OpenAI has just taken the wraps off a brand-new lineup of AI models, all falling under the GPT-4.1 banner – think GPT-4.1 itself, along with its smaller siblings, GPT-4.1 mini and GPT-4.1 nano.
These models are now up and running through OpenAI’s API and are specifically built to shine when it comes to coding and really nailing detailed instructions. This feels like a genuine leap forward on the path to having AI power our software development.
One of the truly impressive things about these models is their massive 1-million-token context window. To put it in perspective, that means they can chew through nearly 750,000 words at once – that’s longer than Tolstoy’s War and Peace! Interestingly though, you won’t find the GPT-4.1 models directly inside ChatGPT just yet. This launch comes at a time when the AI scene is getting seriously competitive, with big players like Google and Anthropic pushing out their own high-performing models. Google’s Gemini 2.5 Pro and Anthropic’s Claude 3.7 Sonnet, both also boasting that million-token capacity, have been showing some strong results in the usual coding benchmark tests. Not to be left out, the Chinese startup DeepSeek is also making waves with their updated V3 model.
Looking ahead, OpenAI’s big picture goal is to create a fully capable AI software engineer – or, as the company’s CFO Sarah Friar put it, an “agentic software engineer” that can handle the whole lifecycle of building an app, from writing the initial code and squashing bugs to handling quality assurance and writing up the documentation.

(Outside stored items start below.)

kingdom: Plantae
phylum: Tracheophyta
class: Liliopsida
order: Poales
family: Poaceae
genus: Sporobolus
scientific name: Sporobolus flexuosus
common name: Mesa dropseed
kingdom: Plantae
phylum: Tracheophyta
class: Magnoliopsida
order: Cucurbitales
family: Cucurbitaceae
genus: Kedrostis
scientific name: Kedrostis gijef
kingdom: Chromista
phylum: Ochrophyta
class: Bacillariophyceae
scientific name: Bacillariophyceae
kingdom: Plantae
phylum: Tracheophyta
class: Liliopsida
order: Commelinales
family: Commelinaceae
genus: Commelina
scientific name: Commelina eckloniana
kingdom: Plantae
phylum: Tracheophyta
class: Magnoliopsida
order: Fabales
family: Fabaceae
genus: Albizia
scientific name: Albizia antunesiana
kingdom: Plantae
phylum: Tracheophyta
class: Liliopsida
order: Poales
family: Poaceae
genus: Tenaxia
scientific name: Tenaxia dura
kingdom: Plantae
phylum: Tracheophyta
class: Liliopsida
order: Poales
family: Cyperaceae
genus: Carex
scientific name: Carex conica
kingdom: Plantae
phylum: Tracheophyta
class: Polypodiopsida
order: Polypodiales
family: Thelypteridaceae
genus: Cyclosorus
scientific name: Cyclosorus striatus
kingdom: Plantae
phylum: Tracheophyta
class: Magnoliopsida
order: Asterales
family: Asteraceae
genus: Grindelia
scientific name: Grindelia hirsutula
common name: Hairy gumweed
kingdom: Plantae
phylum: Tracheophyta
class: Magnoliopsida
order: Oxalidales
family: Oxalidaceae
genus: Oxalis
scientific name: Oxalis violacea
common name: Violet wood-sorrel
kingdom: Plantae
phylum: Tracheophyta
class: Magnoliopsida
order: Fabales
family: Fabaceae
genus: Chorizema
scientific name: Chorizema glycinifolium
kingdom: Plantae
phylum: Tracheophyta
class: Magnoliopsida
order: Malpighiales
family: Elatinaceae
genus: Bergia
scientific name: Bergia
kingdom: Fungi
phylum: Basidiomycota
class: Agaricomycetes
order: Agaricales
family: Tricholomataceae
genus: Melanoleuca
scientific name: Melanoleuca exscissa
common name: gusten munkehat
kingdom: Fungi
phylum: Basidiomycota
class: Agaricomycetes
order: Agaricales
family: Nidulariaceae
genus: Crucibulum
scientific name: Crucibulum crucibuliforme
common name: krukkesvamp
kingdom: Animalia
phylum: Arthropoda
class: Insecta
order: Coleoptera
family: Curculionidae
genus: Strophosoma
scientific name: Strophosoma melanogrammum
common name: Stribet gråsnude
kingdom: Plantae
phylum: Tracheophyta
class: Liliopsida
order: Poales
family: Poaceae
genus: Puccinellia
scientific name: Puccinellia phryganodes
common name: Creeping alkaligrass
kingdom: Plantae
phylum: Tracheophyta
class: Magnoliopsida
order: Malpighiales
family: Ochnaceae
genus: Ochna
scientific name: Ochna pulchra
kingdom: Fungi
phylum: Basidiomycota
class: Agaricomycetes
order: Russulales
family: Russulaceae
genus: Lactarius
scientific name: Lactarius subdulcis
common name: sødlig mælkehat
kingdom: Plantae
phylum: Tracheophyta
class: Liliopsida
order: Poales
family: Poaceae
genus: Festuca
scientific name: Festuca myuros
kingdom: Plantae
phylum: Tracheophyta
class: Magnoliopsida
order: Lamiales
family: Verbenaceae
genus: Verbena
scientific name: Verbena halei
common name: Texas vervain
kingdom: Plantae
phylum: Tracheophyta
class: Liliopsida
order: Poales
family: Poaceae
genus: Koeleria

GPT-4.1 marks some serious progress in that direction. According to OpenAI, they’ve really listened to developer feedback and fine-tuned the model to be more efficient and reliable in areas like:
- Frontend coding
- Keeping things formatted and structured correctly
- Using tools consistently
- Cutting down on unnecessary edits
“These improvements mean developers can build agents that are noticeably better at tackling real-world software engineering tasks,” OpenAI mentioned in a statement to TechCrunch.
Benchmark Performance
OpenAI is saying that GPT-4.1 is showing better results than its older brothers (GPT-4o and GPT-4o mini) on tests like SWE-bench, which is designed to evaluate how well AI handles actual software engineering challenges. While the full GPT-4.1 model gives you the highest accuracy, the mini and nano versions are all about speed and efficiency – with nano being OpenAI’s fastest and cheapest model to date.
- GPT-4.1: $2 per million input tokens, $8 per million output tokens
- GPT-4.1 mini: $0.40 per million input, $1.60 per million output
- GPT-4.1 nano: $0.10 per million input, $0.40 per million output
Based on OpenAI’s own internal testing, GPT-4.1 scored between 52% and 54.6% on SWE-bench Verified. For comparison, Google’s Gemini 2.5 Pro hit 63.8%, and Claude 3.7 Sonnet scored 62.3%.
GPT-4.1 also did pretty well when it came to understanding video. In the Video-MME evaluation, it managed to get 72% accuracy on long videos without subtitles – which is the best score among all the models they tested.
Limitations and Reliability
Despite all these advancements, OpenAI is being upfront about the fact that even GPT-4.1 isn’t perfect. The model can still introduce bugs into the code or fail to fix them, and it can become less accurate when dealing with really long prompts. On their own OpenAI-MRCR test, the model’s accuracy dropped from 84% with 8,000 tokens down to just 50% with a million tokens.
Plus, GPT-4.1 tends to be a bit more literal than GPT-4o, sometimes needing more precise and very clear instructions to give you the best output.
Even with these limitations, the arrival of GPT-4.1 feels like another significant step forward in the ongoing race to create fully autonomous coding tools. OpenAI is definitely laying the groundwork for their ambitious vision of AI taking the lead in software engineering.